• _Stored data_:
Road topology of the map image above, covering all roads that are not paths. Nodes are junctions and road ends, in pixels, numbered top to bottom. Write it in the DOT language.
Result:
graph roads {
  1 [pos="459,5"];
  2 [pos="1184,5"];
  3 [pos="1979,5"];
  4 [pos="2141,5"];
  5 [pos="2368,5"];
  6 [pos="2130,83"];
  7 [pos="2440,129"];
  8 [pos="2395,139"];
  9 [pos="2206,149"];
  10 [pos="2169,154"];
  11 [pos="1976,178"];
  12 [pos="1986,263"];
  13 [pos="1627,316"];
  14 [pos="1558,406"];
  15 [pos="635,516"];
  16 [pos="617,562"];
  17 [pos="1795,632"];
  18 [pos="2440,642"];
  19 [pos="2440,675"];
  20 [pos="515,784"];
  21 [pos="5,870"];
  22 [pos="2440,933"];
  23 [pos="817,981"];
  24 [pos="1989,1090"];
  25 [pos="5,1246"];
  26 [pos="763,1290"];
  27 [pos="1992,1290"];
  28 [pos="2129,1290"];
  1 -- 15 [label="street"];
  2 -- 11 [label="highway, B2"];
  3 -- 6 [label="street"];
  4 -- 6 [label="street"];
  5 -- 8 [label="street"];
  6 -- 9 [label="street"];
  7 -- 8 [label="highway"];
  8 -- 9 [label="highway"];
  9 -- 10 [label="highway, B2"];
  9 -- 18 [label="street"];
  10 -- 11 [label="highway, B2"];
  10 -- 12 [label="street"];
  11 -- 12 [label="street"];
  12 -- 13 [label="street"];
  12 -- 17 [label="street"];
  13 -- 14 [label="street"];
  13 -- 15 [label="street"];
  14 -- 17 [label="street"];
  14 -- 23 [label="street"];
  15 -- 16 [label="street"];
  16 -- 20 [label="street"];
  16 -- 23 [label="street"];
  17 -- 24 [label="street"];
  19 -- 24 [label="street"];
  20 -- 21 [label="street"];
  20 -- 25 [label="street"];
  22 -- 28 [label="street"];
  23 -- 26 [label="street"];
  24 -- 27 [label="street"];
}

• _TASK INSTRUCTIONS_: Each line above that contains the word "roads" should be returned.

• _WORKED SOLUTION_:
Road topology of the map image above, covering all roads that are not paths. Nodes are junctions and road ends, in pixels, numbered top to bottom. Write it in the DOT language.
graph roads {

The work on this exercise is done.